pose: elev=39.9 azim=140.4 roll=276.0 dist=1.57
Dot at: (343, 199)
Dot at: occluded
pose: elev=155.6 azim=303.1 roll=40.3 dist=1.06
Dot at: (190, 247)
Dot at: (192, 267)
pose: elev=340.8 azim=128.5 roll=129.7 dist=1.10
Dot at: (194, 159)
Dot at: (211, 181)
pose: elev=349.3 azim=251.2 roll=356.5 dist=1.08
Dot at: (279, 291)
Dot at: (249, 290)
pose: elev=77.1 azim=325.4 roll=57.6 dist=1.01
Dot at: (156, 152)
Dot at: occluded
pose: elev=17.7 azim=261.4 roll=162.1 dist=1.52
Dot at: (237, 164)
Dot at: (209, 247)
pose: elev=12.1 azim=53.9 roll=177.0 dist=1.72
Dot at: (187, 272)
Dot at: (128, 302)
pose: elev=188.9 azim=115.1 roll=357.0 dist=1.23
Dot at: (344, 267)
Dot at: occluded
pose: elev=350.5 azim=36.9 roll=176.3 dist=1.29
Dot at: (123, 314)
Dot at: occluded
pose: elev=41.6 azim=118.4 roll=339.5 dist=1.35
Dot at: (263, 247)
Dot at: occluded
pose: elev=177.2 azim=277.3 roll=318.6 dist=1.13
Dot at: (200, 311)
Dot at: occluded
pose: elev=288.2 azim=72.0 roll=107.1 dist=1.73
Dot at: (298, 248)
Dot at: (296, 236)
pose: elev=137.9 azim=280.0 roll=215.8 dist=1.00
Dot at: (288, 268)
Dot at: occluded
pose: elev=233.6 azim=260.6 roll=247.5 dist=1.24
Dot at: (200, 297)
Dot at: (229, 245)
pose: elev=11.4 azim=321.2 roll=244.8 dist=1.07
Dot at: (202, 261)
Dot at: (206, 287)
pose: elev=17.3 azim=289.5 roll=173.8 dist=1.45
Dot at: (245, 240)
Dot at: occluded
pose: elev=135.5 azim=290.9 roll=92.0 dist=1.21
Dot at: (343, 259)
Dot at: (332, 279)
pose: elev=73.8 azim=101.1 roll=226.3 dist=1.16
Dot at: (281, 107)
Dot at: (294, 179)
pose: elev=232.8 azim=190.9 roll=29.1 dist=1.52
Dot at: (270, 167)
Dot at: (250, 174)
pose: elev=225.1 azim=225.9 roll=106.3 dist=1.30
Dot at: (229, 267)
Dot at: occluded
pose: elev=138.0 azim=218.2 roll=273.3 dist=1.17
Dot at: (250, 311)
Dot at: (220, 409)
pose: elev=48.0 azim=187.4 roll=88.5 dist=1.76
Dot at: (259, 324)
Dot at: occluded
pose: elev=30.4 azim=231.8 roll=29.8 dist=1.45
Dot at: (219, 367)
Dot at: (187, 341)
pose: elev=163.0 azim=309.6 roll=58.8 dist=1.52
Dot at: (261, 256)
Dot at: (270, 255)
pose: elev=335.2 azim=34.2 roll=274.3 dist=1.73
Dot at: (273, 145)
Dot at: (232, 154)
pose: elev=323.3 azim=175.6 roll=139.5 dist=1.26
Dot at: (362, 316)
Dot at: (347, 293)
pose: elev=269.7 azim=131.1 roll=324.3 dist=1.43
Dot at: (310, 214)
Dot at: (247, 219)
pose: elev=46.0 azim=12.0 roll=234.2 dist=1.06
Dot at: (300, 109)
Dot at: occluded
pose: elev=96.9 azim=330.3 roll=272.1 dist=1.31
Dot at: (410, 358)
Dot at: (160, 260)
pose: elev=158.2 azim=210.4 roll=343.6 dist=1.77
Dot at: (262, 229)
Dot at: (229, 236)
__________
Exercise prompt: Copy out the records above word for word, from the start down through the line that contains "Dot at: (332, 279)".

Written response:
pose: elev=39.9 azim=140.4 roll=276.0 dist=1.57
Dot at: (343, 199)
Dot at: occluded
pose: elev=155.6 azim=303.1 roll=40.3 dist=1.06
Dot at: (190, 247)
Dot at: (192, 267)
pose: elev=340.8 azim=128.5 roll=129.7 dist=1.10
Dot at: (194, 159)
Dot at: (211, 181)
pose: elev=349.3 azim=251.2 roll=356.5 dist=1.08
Dot at: (279, 291)
Dot at: (249, 290)
pose: elev=77.1 azim=325.4 roll=57.6 dist=1.01
Dot at: (156, 152)
Dot at: occluded
pose: elev=17.7 azim=261.4 roll=162.1 dist=1.52
Dot at: (237, 164)
Dot at: (209, 247)
pose: elev=12.1 azim=53.9 roll=177.0 dist=1.72
Dot at: (187, 272)
Dot at: (128, 302)
pose: elev=188.9 azim=115.1 roll=357.0 dist=1.23
Dot at: (344, 267)
Dot at: occluded
pose: elev=350.5 azim=36.9 roll=176.3 dist=1.29
Dot at: (123, 314)
Dot at: occluded
pose: elev=41.6 azim=118.4 roll=339.5 dist=1.35
Dot at: (263, 247)
Dot at: occluded
pose: elev=177.2 azim=277.3 roll=318.6 dist=1.13
Dot at: (200, 311)
Dot at: occluded
pose: elev=288.2 azim=72.0 roll=107.1 dist=1.73
Dot at: (298, 248)
Dot at: (296, 236)
pose: elev=137.9 azim=280.0 roll=215.8 dist=1.00
Dot at: (288, 268)
Dot at: occluded
pose: elev=233.6 azim=260.6 roll=247.5 dist=1.24
Dot at: (200, 297)
Dot at: (229, 245)
pose: elev=11.4 azim=321.2 roll=244.8 dist=1.07
Dot at: (202, 261)
Dot at: (206, 287)
pose: elev=17.3 azim=289.5 roll=173.8 dist=1.45
Dot at: (245, 240)
Dot at: occluded
pose: elev=135.5 azim=290.9 roll=92.0 dist=1.21
Dot at: (343, 259)
Dot at: (332, 279)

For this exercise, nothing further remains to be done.